L'éminent professeur a bien vu, tout ce qui déclenche la tempête y est, argent, sexe, relations avec les beaux-parents. En matière de «sujets de contentieux éventuels» –encore qu'éventuel soit un euphémisme–, il aurait pu tout aussi bien nous proposer les incontournables vacances en famille (dans celle de Sabine, bien sûr), avec parties de badmington sur la plage et shopping en compagnie de la cousine Paula; l'ambition (qui me fait totalement défaut); le désir d'enfant (évitons, au moins, les dommages collatéraux…).
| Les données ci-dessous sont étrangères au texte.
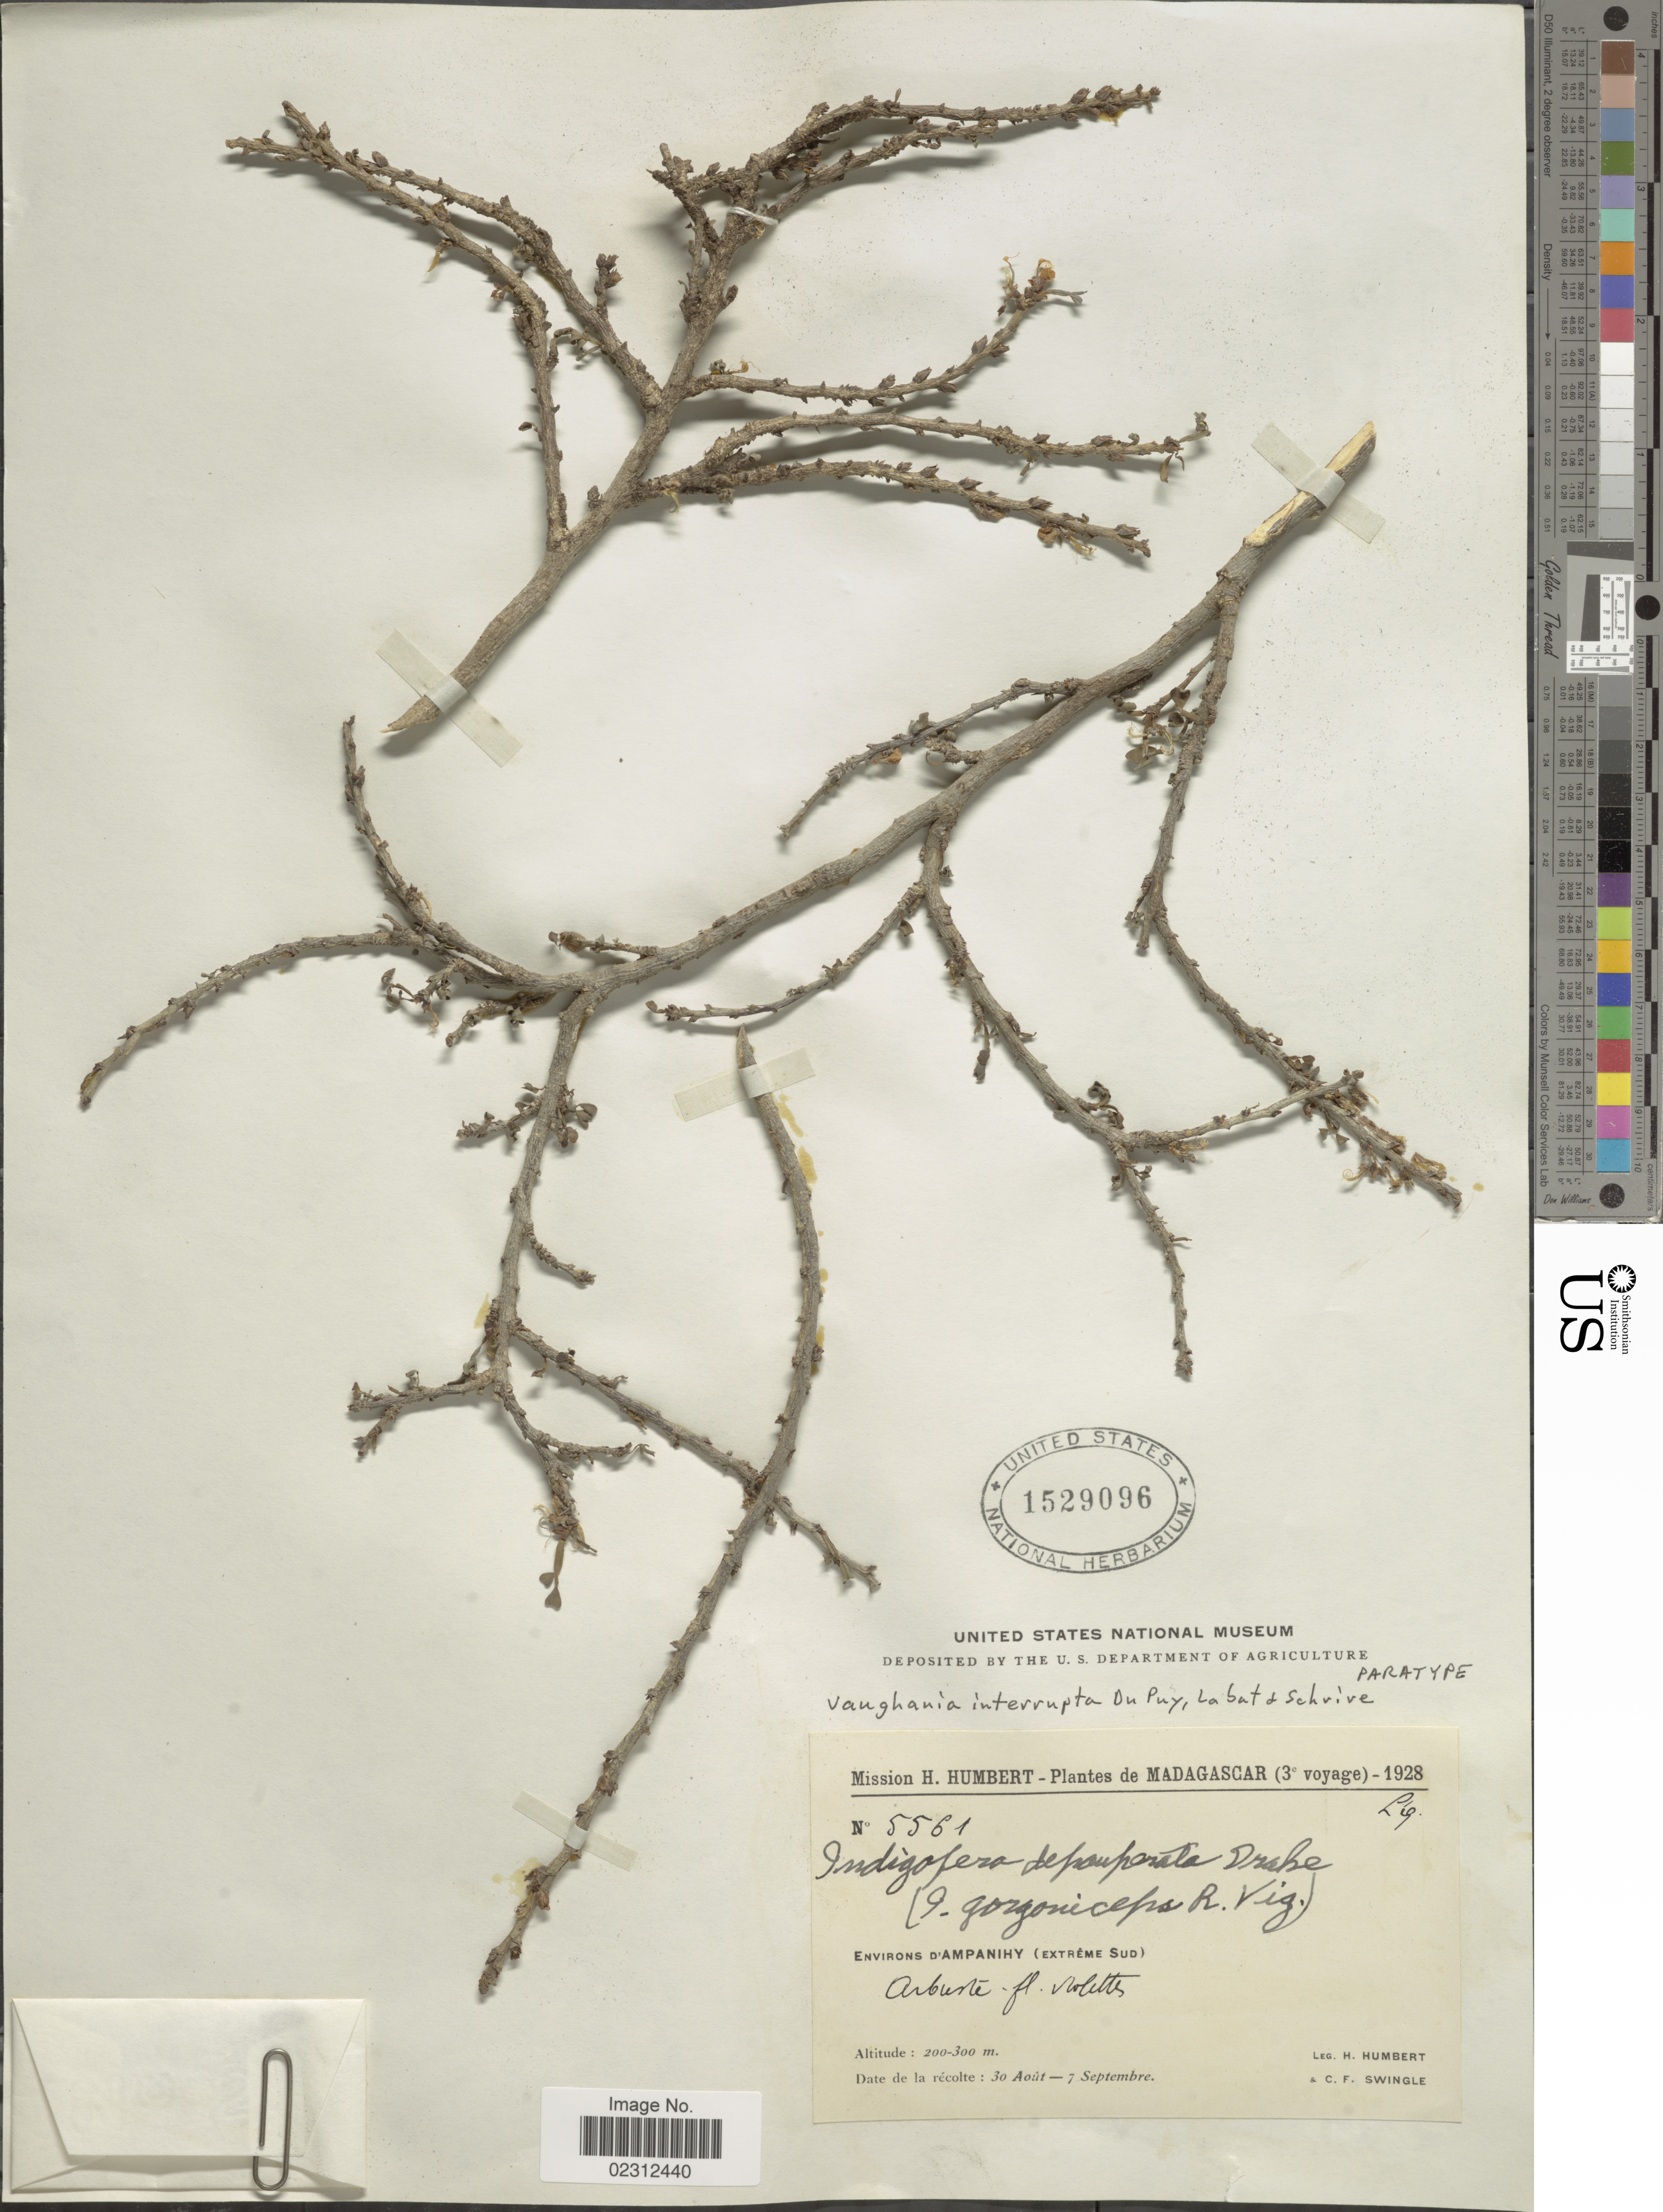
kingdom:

Une lumière verte donne le signal. Je fixe la caméra, oubliant Sabine, et m'adresse au grand ordonnateur, lui qui va capter mes sentiments, les répertorier, les disséquer. J'ouvre les vannes; tour à tour sarcastique, agressif, fielleux, je déverse toutes les rancœurs et les frustrations qui me rongent le cœur, hypothéquant même l'avenir par quelques allusions pernicieuses. Avec ça, je devrais atteindre un score négatif très honorable.
Le temps de prendre un café, et l'ordinateur crache ses résultats: 4,628 sur 5, ponctués du commentaire du ponte: «Félicitations, un couple à toute épreuve!»
– Mais que faites-vous de de la marge d'erreur, de l'écart-type, avez-vous considéré l'intervalle de confiance et la valeur de précision? balbutié-je, dans une dernière tentative pour infléchir la courbe tendancielle de mon aliénation conjugale.
Photo YLD
5 commentaires:
Bonne idée de départ, ce test. A développer pour un texte plus long, plus tortueux et cynique encore ? Il y aurait moyen d'en tirer un vaudeville sympathique, avec l'amant caché, le scientifique véreux, etc.
Un texte plus long, oui. Disons au moins une nouvelle, je m'y essaie depuis quelque temps, en vain. A la relecture, je coupe, j'élague, craignant le délayage, et voici ce que ça donne. Merci pour votre commentaire; après tout, mon cas n'est peut-être pas désespéré…
J'aime bien ce texte moi aussi, je trouve que vous avez du talent. Il me semble que le format court convient bien à ce récit "à chute".
Du talent, oups! Merci de votre regard si généreux.